During the day we will walk through the entire Old Town and a little more.

 

The old Guild buildings are great and the Dixie from Hot Express is even more stimulating for us. For a short period we enjoy the great music.
The voice of the main singer is close to perfect.

A small sound example from the bought CD you will find here:

Many small lanes and old buildings, all lovingly restored, invite us to take pictures and stay for some while.

The colorfull  ribbon plaids in Krynica Morska are still in good memory and so we start the search for blue, black and white ribbons, which we want to weave into our hair to enter Estonia according to the agreed status.

In a wool shop, which is really crammed with wool, we find what we are looking for and stock up on wool knobs and a few woollen accessories.
On the way back we briefly stop at the main station and the shopping center and stock up on water and provisions for tomorrow.
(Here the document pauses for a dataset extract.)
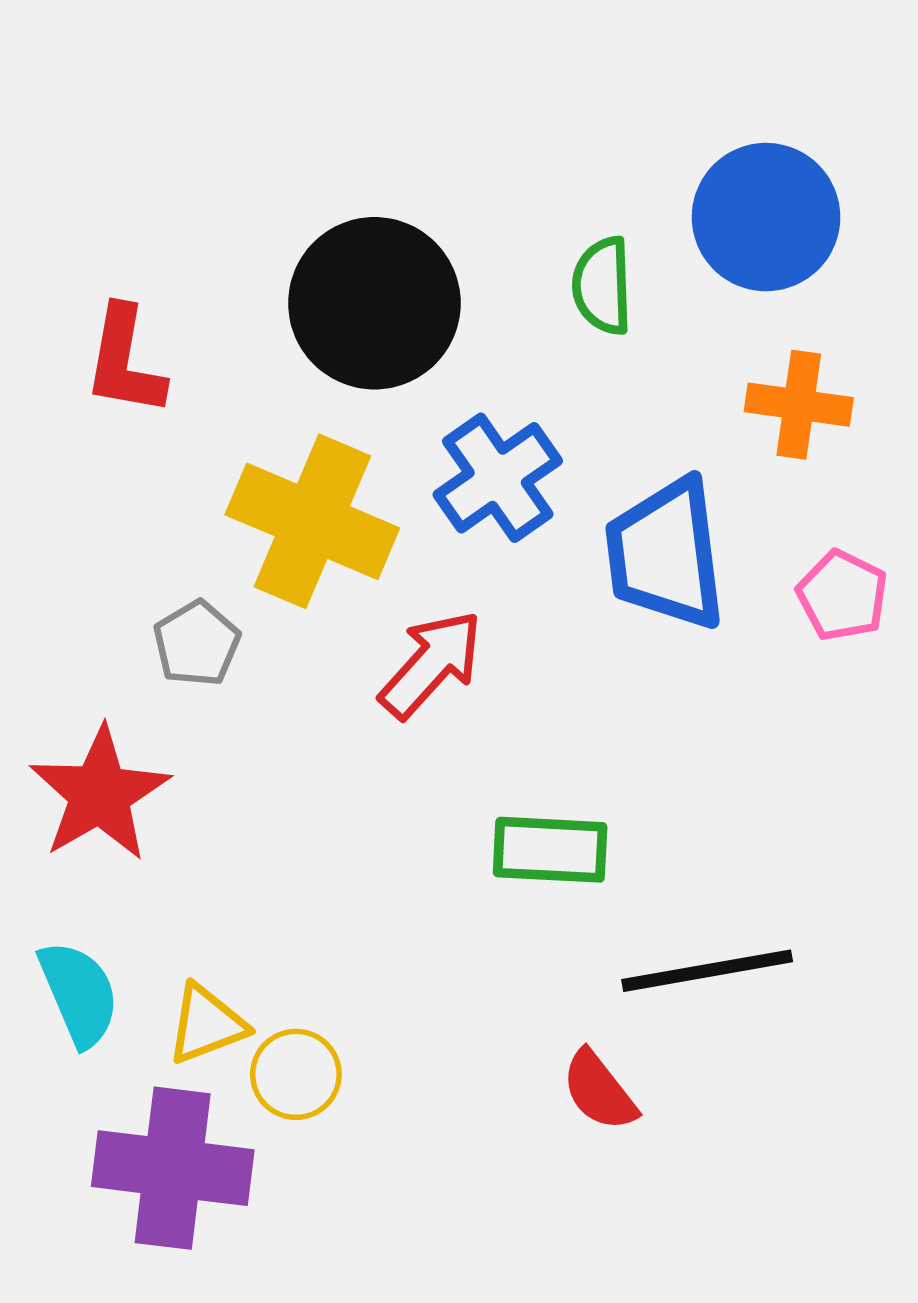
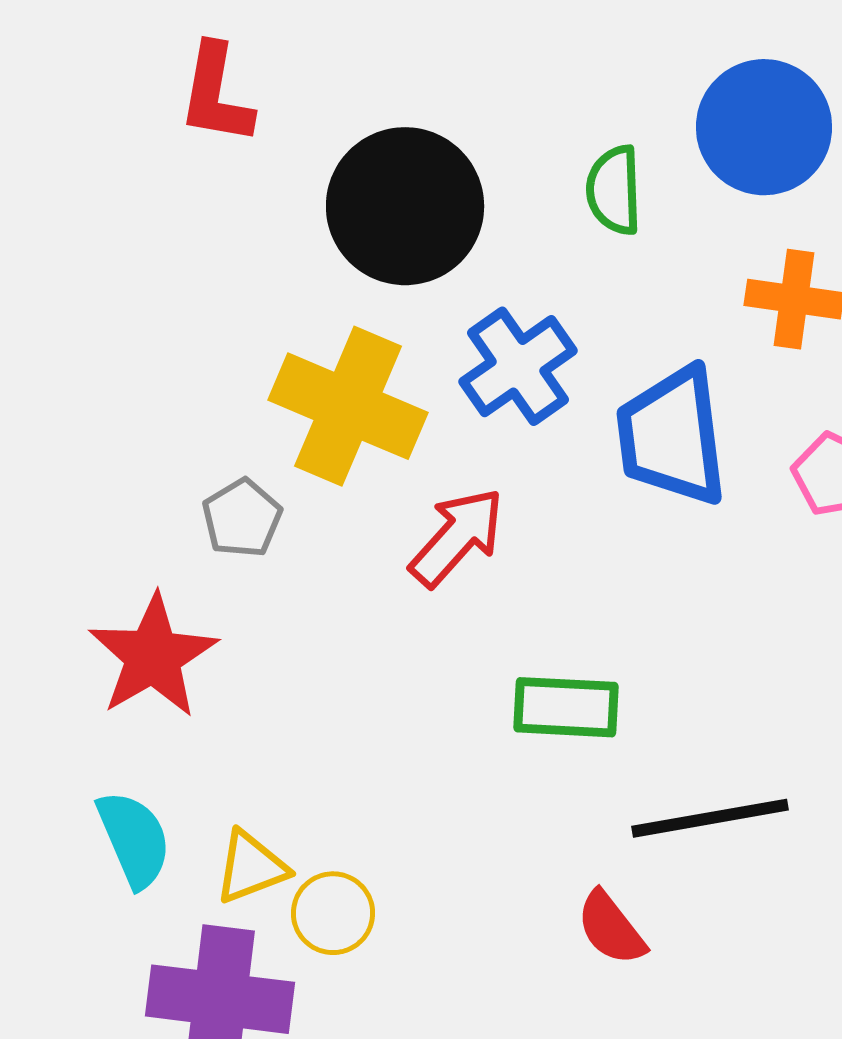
red L-shape: (125, 361) -> (216, 94), moved

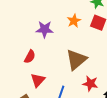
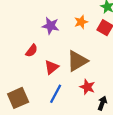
red triangle: (38, 80) -> (52, 67), moved

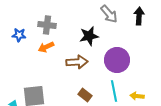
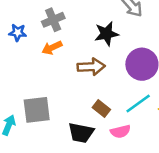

When we get back to the hotel, the prominent parking lot right in front of the main entrance door is free , so we relocate our motorcycles there, to be faster out on the way tomorrow.

At about 8 pm we leave the hotel once again for the old town to enter the Steik Haoss .
It was just so pleasant and fine yesterday that we’re not even looking for an alternative.


Afterwards we stroll through the beautifully lit lanes again and crowds of people are still on the move.

The crowning finale is then a Russian motorcycle gang, mirroring all the clichés of Russian and gangs, alltogether.

Tired, but a little earlier than yesterday, we finally return to the hotel.

Today there was no rain! And tomorrow, for uor last leg on the tour to Estonia, the weather report shows fine weather too!